### Instructions for the task
Please write out exactly the lines of the data below from the line holding "Sign up now" through the line holding "techniques has proven", and leave out the rest.

[Data to examine]

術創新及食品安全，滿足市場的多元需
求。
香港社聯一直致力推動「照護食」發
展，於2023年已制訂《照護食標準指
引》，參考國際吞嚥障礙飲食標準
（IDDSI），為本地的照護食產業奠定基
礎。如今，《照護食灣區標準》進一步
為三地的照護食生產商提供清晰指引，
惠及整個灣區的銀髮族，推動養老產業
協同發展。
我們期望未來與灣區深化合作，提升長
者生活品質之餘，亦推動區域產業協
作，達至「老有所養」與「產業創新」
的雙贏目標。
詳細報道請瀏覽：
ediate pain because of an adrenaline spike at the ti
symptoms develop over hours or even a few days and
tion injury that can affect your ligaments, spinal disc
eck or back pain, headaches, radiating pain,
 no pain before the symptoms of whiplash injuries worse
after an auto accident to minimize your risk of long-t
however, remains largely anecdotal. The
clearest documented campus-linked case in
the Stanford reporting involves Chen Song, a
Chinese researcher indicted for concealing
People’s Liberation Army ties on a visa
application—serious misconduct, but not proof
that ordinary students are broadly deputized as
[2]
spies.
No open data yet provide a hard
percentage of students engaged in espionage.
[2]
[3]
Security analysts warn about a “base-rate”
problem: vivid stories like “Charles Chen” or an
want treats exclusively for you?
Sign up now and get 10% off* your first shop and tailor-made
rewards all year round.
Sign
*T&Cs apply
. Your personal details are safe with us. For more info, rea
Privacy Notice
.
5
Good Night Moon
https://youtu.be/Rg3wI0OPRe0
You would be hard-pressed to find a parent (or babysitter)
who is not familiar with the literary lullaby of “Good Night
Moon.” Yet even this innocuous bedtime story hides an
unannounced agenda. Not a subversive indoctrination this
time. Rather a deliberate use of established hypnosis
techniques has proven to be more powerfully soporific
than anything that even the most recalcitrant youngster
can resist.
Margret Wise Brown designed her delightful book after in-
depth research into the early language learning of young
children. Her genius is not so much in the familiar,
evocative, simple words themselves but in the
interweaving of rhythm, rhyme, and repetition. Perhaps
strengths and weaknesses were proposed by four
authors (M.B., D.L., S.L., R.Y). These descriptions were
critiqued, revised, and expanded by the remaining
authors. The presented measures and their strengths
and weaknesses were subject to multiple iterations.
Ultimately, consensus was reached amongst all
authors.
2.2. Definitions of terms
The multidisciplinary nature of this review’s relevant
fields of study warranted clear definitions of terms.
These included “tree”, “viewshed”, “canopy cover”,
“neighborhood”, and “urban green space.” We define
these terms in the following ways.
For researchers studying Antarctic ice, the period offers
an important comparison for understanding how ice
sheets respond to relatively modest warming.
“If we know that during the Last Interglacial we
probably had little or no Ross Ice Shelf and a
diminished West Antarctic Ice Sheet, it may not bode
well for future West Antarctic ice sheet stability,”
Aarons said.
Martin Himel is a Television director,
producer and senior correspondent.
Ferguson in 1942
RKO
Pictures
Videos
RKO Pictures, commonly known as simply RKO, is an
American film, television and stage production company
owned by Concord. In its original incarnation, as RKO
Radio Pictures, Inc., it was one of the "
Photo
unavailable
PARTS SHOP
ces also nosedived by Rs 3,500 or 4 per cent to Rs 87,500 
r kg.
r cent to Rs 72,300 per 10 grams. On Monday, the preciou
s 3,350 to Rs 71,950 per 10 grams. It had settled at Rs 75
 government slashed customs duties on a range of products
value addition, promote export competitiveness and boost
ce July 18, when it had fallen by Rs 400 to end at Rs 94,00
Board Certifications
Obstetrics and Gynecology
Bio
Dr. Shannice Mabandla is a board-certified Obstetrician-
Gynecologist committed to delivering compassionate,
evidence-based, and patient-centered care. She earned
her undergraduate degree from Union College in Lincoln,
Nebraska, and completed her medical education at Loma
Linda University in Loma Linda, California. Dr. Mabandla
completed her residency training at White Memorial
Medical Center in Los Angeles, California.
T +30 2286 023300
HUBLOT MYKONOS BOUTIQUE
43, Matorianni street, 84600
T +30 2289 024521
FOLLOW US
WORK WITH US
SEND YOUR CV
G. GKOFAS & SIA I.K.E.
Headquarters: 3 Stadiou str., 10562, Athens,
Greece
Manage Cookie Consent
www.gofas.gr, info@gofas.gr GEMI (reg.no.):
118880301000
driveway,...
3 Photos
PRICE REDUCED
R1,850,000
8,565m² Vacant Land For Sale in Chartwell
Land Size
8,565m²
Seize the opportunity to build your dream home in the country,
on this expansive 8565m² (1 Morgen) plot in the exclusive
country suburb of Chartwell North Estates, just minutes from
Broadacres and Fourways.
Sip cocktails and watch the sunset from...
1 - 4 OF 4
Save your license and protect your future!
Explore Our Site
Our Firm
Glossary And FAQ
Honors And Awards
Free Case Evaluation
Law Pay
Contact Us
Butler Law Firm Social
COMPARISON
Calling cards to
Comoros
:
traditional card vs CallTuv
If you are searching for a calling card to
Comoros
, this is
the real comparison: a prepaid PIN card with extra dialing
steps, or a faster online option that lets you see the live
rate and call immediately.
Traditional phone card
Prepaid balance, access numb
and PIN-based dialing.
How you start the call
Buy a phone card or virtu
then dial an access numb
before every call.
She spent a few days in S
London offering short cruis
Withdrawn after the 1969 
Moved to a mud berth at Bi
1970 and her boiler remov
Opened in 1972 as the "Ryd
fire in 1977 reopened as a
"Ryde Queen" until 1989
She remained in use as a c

[/Data to examine]

### Problem solution
Sign up now and get 10% off* your first shop and tailor-made
rewards all year round.
Sign
*T&Cs apply
. Your personal details are safe with us. For more info, rea
Privacy Notice
.
5
Good Night Moon
https://youtu.be/Rg3wI0OPRe0
You would be hard-pressed to find a parent (or babysitter)
who is not familiar with the literary lullaby of “Good Night
Moon.” Yet even this innocuous bedtime story hides an
unannounced agenda. Not a subversive indoctrination this
time. Rather a deliberate use of established hypnosis
techniques has proven to be more powerfully soporific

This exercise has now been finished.